Ганс Киншерманн - Кроваво-красный снег. Записки пулеметчика Вермахта
На протяжении последующих недель Деревянный Глаз совершенно измучил нас своими придирками, чем напрочь отбил у всех желание служить в его роте. Однажды, после столкновения с отрядом датских партизан, которые взорвали железнодорожную ветку, мы узнали от вахмистра из другой роты, что свой чин наш командир получил всего несколько месяцев назад и мы у него — первые подчиненные. С нами он обретает опыт командования. Судя по всему, ему даже в голову не приходит, что если берешься командовать людьми, то будь добр изменить свои взгляды на жизнь и отношение к людям. Пусть Деревянный Глаз носит офицерскую форму, из-за своих детских выходок он как был, так и остался тупым фельдфебелем.
8 марта. Мы провели в Дании почти два месяца, и вот теперь новобранцам приказано отправляться на передовую. И хотя мы, казалось бы, ждали этот приказ, все равно он явился для нас неожиданностью. Я моментально столкнулся с дилеммой: то ли мне оставаться здесь и дальше терпеть придирки нашего Деревянного Глаза, то ли добровольцем отправиться вместе с остальными бойцами на фронт. Поговорив с нашим обером, — тот занял весьма мудрую позицию, предпочитая не втягивать себя в дрязги, и потому советует мне остаться: я понимаю, что не в силах изменить порядок вещей в нашей роте. И потому принимаю для себя решение мой долг — сражаться на передовой, а не подвергать себя всяческим унижениям здесь, в учебном центре.
Не скажу, что это решение далось мне легко, однако оно явилось очередным свидетельством того, насколько я устал и разочарован службой. Я сообщаю нашему ротному о своем решении сражаться на передовой. Мне понятно, что я тем самым ставлю его в довольно щекотливое положение. В своей обычной напыщенной манере он напоминает мне о моем золотом значке за ранение и других наградах, после чего спрашивает, хорошо ли я все взвесил, ведь я уже сделал для отечества больше, чем другие. За эти слова мне хочется ему нагрубить и остаться — можно подумать, я не знаю, что жутко раздражаю его тем, что я, обыкновенный обер-ефрейтор, успел удостоиться высоких наград, а с его самомнением это впрямь задевает его за живое.
10 марта. Наша учебная рота — теперь именуемая резервной — погрузилась на поезд и приехала в Гамбург. Здесь нас встречают и везут в казармы. После нас прибывает еще одна рота — как и мы, она проходила подготовку в Дании, а с ней и Герхард Бунге, с которым мы вместе проходили курс молодого бойца в Инстербурге в 1942 году. Бунге тогда решил пройти дополнительный курс подготовки и за это время успел дослужиться до фельдфебеля-фаненъюнкера. Он воевал на передовой и удостоился Железного креста 2-го класса и бронзового значка за участие в боях.

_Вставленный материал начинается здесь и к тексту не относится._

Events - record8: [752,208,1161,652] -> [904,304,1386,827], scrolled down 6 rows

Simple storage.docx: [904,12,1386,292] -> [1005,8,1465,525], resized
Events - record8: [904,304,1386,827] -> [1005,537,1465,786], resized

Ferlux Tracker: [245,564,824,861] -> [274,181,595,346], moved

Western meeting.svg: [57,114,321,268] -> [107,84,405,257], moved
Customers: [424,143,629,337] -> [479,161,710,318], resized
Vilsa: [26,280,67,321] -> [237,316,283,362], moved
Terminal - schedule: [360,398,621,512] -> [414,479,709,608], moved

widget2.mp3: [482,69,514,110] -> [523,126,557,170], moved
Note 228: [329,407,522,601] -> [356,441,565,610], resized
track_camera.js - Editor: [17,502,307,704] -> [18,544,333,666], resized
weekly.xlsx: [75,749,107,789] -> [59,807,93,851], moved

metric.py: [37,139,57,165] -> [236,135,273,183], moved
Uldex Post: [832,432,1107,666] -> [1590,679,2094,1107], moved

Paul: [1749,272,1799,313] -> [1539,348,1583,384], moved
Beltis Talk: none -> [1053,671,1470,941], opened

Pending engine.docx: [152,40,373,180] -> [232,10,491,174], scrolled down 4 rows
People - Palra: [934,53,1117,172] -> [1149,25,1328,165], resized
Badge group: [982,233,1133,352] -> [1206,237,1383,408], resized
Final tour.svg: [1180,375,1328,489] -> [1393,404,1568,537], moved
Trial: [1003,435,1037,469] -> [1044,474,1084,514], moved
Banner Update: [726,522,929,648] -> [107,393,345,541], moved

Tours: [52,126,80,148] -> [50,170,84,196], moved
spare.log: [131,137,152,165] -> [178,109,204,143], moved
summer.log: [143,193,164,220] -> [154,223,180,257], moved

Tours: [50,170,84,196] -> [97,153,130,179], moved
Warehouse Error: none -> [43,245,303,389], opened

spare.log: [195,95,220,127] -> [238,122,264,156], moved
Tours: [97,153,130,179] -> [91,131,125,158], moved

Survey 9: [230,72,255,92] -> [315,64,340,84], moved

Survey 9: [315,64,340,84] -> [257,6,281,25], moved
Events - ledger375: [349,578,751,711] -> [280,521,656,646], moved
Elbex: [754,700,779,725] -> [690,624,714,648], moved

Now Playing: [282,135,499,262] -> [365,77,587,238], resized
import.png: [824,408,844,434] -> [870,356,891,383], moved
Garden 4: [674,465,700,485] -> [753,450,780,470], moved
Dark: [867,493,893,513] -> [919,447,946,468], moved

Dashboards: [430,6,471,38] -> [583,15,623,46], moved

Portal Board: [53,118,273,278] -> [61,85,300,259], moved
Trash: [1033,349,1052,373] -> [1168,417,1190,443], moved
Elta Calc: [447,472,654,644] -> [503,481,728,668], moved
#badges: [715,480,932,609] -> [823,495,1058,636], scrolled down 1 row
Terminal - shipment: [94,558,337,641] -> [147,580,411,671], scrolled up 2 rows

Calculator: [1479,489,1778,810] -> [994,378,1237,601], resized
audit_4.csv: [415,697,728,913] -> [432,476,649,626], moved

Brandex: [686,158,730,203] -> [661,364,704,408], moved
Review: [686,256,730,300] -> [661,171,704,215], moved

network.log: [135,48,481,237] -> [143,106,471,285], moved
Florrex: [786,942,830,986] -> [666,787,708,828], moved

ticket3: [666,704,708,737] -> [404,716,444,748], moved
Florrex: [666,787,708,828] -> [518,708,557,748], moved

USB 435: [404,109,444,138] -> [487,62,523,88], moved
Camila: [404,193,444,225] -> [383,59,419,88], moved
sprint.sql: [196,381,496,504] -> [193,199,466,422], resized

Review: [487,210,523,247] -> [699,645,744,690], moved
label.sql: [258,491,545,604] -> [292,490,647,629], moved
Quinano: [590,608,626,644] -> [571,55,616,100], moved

Он рассказывает мне, что наша дивизия сражалась в Восточной Пруссии, однако в настоящее время существует лишь как боевая группа. Нам должны выдать новую форму, потому что сейчас мы — пополнение для элитной дивизии «Гросс Дойчланд», которая понесла тяжелые потери в живой силе в боях под Штеттином на правом берегу Одера.
Бунге прав. В те дни, когда я сам был новобранцем, я, наверно, с гордостью бы носил на рукаве узкие черные нашивки с серебряной надписью «Бригада сопровождения фюрера «Гросс Дойчланд». Теперь же слово «Гросс Дойчланд» (Великая Германия) воспринимается как насмешка, и не в последнюю очередь потому, что сегодня так называемая «элитная» часть — это разношерстная кучка наскоро обученных юнцов из гитлер-югенда, наскоро переобученных моряков и летчиков люфтваффе, а также пожилых этнических немцев из восточно-европейских стран, которые говорят на ломаном немецком. В общем, жуткий сброд, какого я отродясь не видал, даже в 1942 году, когда мы отступали от Сталинграда.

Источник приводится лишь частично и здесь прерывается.